→ **Excerpted text**
Wednesday, 28 March 2012

Free ebook: Programming Windows Phone 7, by Charles Petzold


Free ebook: Programming Windows Phone 7, by Charles Petzold



Gang, we’re done! 24 chapters, about 1,000 pages. Congratulations to Charles, who has outdone himself!
Speaking for Charles and for the Windows Phone 7 team, we hope that you will enjoy Programming Windows Phone 7:
You can download a PDF here (38.6 MB). [NEWER NOTE: the presentation issues have been fixed.] [OLDER NOTE: we see the comments from some of you about presentation issues with the ebook. We’ve determined that the PDF is missing a required embedded font. This is leading to odd (or worse) presentation for some of you, including bitmapped text. We’re working with the vendor to create a new file. I’ll let you know when the new file has replaced the old one in the Microsoft Download Center. We apologize for this!]
And, as of August 1, 2011, you can now download an EPUB version here and a MOBI version here.
To give you a sense of this offering, here is Charles’s Introduction—beneath that you’ll find the ebook’s full Table of Contents:
Introduction
This book is a gift from the Windows Phone 7 team at Microsoft to the programming community, and I am proud to have been a part of it. Within the pages that follow, I show you the basics of writing applications for Windows Phone 7 using the C# programming language with the Silverlight and XNA 2D frameworks.
Yes, Programming Windows Phone 7 is truly a free download, but for those readers who still love paper—as I certainly do—this book will also be available (for sale) divided into two fully-indexed print editions: Microsoft Silverlight Programming for Windows Phone 7 andMicrosoft XNA Framework Programming for Windows Phone 7. [Note from Devon: we should have these ready for order in December 2010.]
With the money you’ve saved downloading this book, please buy other books. Despite the plethora of information available online, books are still the best way to learn about programming within a coherent and cohesive tutorial narrative. Every book sale brings a tear of joy to an author’s eye, so please help make them weep overflowing rivers.
In particular, you might want to buy other books to supplement the material in this book. For example, I barely mention Web services in this book, and that’s a serious deficiency because Web services are likely to become increasingly important in Windows Phone 7 applications. My coverage of XNA is limited to 2D graphics and while I hope to add several 3D chapters in the next edition of this book, I don’t really get into the whole Xbox LIVE community aspect of game development. Nor do I discuss any programming tools beyond Visual Studio—not even Expression Blend.

[Collected data entries]
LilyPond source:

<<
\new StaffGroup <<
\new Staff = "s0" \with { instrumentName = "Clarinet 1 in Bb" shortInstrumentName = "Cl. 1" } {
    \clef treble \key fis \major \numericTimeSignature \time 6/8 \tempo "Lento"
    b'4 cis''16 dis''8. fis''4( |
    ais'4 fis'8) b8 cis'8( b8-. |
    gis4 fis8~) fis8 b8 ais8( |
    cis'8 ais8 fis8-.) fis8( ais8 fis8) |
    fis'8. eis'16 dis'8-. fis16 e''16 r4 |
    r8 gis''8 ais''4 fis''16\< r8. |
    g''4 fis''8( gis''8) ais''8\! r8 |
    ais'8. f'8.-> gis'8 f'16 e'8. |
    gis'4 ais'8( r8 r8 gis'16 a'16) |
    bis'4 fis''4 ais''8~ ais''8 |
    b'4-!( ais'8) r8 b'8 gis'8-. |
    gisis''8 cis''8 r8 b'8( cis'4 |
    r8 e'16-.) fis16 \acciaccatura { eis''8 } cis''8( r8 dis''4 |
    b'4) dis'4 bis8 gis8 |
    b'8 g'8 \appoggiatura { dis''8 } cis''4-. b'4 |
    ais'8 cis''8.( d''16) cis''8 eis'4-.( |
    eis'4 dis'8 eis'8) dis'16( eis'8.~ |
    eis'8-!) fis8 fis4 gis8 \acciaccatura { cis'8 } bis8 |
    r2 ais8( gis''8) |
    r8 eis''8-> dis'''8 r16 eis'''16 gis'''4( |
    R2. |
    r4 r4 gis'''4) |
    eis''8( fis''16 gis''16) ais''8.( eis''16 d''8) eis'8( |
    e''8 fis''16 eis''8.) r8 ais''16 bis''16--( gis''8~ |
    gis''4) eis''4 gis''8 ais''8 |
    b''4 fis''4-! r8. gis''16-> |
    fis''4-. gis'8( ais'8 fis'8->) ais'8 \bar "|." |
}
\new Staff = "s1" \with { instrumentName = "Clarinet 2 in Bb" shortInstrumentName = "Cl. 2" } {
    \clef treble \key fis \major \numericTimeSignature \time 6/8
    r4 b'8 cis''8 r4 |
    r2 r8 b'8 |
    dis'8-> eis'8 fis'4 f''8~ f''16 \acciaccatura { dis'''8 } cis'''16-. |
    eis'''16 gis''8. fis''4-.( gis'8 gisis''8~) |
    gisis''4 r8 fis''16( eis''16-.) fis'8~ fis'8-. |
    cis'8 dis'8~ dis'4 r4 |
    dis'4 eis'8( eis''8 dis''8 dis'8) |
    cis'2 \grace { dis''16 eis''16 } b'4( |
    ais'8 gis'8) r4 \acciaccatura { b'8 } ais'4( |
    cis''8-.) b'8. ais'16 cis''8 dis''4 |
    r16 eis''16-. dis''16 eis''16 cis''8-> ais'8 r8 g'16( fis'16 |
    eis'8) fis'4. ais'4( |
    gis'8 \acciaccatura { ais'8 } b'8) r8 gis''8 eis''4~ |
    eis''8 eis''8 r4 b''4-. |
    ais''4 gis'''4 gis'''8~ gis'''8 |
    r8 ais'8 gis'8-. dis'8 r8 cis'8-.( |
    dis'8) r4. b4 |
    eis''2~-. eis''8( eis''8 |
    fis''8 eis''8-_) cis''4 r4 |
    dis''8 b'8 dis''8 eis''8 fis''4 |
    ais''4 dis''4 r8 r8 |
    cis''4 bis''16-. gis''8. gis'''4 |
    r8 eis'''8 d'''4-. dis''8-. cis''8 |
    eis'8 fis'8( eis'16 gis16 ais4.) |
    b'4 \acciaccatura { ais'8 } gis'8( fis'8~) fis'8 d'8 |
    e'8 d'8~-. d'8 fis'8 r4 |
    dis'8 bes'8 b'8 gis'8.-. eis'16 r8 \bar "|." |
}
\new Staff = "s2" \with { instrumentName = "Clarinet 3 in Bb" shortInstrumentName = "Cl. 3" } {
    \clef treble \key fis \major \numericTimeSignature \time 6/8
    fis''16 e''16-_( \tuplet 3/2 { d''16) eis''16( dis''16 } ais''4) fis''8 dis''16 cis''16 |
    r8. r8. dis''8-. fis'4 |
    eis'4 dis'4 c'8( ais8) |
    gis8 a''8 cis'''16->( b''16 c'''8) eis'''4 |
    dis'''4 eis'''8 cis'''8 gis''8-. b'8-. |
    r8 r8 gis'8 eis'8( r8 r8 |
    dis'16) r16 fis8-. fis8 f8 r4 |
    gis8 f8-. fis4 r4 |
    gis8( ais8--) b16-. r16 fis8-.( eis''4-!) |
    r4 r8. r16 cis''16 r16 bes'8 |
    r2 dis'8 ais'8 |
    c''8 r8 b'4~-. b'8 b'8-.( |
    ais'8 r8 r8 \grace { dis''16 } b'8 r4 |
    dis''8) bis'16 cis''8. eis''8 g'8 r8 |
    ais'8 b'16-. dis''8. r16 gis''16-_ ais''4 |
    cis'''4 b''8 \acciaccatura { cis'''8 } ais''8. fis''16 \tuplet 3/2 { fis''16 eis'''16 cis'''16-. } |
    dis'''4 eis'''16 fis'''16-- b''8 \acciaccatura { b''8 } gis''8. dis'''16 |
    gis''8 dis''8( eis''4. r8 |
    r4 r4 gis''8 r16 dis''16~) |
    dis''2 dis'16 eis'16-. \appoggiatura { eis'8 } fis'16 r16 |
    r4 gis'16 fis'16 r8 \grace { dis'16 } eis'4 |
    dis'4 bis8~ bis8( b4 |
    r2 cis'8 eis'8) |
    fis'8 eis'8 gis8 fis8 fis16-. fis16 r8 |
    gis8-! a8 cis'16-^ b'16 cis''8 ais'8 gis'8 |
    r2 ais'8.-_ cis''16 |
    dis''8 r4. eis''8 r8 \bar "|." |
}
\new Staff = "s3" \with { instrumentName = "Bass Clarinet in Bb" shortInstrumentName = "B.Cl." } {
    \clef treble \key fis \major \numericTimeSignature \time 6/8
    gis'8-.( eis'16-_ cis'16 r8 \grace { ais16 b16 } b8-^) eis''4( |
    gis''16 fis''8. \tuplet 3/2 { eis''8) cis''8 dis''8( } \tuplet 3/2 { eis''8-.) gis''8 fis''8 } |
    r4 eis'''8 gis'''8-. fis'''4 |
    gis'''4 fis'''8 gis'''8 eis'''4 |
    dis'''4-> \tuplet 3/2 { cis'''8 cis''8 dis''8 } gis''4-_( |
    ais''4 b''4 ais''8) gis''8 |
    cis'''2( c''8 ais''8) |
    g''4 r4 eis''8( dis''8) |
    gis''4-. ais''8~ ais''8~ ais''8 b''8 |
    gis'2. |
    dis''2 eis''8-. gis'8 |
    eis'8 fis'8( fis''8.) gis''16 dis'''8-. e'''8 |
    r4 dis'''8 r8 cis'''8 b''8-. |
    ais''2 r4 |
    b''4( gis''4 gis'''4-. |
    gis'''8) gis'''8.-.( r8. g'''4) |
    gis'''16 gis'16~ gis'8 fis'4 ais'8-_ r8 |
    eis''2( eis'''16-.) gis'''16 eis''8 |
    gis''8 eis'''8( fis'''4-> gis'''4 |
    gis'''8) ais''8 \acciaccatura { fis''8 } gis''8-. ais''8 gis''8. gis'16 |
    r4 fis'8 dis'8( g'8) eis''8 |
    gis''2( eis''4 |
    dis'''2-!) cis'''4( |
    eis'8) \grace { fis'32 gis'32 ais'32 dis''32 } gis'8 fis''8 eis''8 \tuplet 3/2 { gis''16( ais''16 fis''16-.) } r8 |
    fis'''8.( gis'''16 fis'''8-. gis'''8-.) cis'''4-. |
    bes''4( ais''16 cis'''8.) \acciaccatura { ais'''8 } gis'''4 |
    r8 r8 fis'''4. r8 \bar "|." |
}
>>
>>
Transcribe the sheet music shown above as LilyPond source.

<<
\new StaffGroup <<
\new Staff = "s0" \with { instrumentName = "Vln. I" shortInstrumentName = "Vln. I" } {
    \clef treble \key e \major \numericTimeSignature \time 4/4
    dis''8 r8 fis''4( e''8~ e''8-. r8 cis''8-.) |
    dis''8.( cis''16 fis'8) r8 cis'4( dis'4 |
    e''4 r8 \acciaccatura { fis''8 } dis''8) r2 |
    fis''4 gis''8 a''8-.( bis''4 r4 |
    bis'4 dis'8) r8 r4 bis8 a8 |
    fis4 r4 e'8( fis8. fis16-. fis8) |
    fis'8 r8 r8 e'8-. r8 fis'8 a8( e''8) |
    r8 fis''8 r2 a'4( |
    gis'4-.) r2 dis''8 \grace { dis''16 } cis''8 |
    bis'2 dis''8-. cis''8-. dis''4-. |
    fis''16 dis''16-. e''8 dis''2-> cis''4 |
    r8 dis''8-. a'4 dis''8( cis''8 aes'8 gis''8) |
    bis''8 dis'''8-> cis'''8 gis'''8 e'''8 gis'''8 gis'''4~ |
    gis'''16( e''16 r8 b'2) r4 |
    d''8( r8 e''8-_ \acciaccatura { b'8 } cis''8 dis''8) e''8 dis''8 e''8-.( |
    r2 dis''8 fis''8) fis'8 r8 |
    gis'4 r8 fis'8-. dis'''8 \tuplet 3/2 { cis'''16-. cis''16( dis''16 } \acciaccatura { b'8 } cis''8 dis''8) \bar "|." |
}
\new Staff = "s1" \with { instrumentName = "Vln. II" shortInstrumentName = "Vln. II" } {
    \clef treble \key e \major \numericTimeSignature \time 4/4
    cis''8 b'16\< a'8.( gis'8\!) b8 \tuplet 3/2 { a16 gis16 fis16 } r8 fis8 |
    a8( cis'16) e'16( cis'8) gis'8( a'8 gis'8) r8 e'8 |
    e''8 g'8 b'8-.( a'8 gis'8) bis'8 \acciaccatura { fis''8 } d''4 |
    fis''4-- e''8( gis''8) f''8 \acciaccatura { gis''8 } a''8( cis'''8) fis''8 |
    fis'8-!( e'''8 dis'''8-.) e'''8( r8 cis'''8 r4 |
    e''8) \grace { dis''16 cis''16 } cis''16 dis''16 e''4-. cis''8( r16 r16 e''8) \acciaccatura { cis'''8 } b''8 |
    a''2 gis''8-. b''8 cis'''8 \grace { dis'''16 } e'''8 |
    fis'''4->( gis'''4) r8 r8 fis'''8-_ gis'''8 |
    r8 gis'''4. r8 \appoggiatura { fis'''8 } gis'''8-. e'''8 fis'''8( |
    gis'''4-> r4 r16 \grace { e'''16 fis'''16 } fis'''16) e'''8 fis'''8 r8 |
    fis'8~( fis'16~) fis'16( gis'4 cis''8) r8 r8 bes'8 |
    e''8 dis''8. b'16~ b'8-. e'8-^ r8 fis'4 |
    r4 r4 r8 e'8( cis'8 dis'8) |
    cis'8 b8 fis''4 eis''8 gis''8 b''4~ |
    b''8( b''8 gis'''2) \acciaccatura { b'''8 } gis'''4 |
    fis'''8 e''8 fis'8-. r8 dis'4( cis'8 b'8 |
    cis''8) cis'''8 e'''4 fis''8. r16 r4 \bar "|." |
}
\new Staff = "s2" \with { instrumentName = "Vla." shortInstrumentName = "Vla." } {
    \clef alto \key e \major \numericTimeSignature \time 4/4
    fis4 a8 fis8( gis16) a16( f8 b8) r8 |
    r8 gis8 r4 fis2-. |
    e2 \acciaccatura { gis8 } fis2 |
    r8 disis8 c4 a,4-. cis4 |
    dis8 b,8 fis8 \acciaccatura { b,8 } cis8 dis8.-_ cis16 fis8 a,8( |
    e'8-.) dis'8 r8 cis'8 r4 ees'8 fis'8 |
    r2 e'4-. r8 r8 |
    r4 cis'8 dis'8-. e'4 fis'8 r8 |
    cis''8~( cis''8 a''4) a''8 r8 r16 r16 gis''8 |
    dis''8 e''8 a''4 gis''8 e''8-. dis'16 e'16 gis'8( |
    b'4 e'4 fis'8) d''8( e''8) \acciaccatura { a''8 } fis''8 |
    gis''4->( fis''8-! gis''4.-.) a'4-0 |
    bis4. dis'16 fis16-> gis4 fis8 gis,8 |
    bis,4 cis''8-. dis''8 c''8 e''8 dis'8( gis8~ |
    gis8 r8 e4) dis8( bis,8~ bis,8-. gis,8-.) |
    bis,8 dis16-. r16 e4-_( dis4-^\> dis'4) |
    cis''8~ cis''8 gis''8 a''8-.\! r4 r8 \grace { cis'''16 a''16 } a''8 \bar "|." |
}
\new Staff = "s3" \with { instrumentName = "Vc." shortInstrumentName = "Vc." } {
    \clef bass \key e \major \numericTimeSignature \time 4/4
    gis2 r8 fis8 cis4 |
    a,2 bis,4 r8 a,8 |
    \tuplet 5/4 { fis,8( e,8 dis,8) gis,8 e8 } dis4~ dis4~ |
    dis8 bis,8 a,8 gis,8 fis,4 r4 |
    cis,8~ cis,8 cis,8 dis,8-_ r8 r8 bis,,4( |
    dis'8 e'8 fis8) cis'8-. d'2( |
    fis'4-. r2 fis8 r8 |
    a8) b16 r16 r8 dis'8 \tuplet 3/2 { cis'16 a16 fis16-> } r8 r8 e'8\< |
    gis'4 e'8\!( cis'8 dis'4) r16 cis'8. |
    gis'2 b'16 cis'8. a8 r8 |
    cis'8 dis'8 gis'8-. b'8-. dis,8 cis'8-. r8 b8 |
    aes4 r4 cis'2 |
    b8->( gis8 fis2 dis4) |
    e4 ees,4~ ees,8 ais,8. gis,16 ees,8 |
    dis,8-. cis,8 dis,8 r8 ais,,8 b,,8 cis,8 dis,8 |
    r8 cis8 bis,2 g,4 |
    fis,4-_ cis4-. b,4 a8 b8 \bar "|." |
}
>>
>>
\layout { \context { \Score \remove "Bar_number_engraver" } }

→ **Instructions**
1/ Write out the Windows Phone 7 ebook post from "In particular, you" up to and including "even Expression Blend.", swapping "Web services" for "cloud services".
2/ Extend the Windows Phone 7 ebook post past its last sentence.

→ **Outputs by task**
1/
In particular, you might want to buy other books to supplement the material in this book. For example, I barely mention cloud services in this book, and that’s a serious deficiency because cloud services are likely to become increasingly important in Windows Phone 7 applications. My coverage of XNA is limited to 2D graphics and while I hope to add several 3D chapters in the next edition of this book, I don’t really get into the whole Xbox LIVE community aspect of game development. Nor do I discuss any programming tools beyond Visual Studio—not even Expression Blend.

2/
My publisher Microsoft Press has a couple additional Windows Phone 7 books coming soon: Windows Phone 7 Silverlight Development Step by Step by Andy Wigley & Peter Foot offers a more tools-oriented approach. Although Michael Stroh’s Windows Phone 7 Plain & Simple is a guide to using the phone rather than developing for it, I suspect it will give developers some insights and ideas.
Moreover, I also hear that my old friend Doug Boling is working hard on a Windows Phone 7 enterprise-programming book that is likely to be considered his masterpiece. Be sure to check out that one.

Organization

This book is divided into three parts. The first part discusses basic concepts of Windows Phone 7 programming using example programs that target both Silverlight and the XNA framework. It is likely that many Windows Phone 7 developers will choose either one platform or the other, but I think it’s important for all developers who have at least a little knowledge of the alternative to their chosen path.
The second part of this book focuses entirely on Silverlight, and the third part on XNA 2D. For your convenience, the chapters in each part build upon previous knowledge in a progressive tutorial narrative, and hence are intended to be read sequentially.

My Assumptions About You

I assume that you know the basic principles of .NET programming and you have a working familiarity with the C# programming language. If not, you might benefit from reading my free online book .NET Book Zero: What the C or C++ Programmer Needs to Know about C# and the .NET Framework, available from my website at www.charlespetzold.com/dotnet.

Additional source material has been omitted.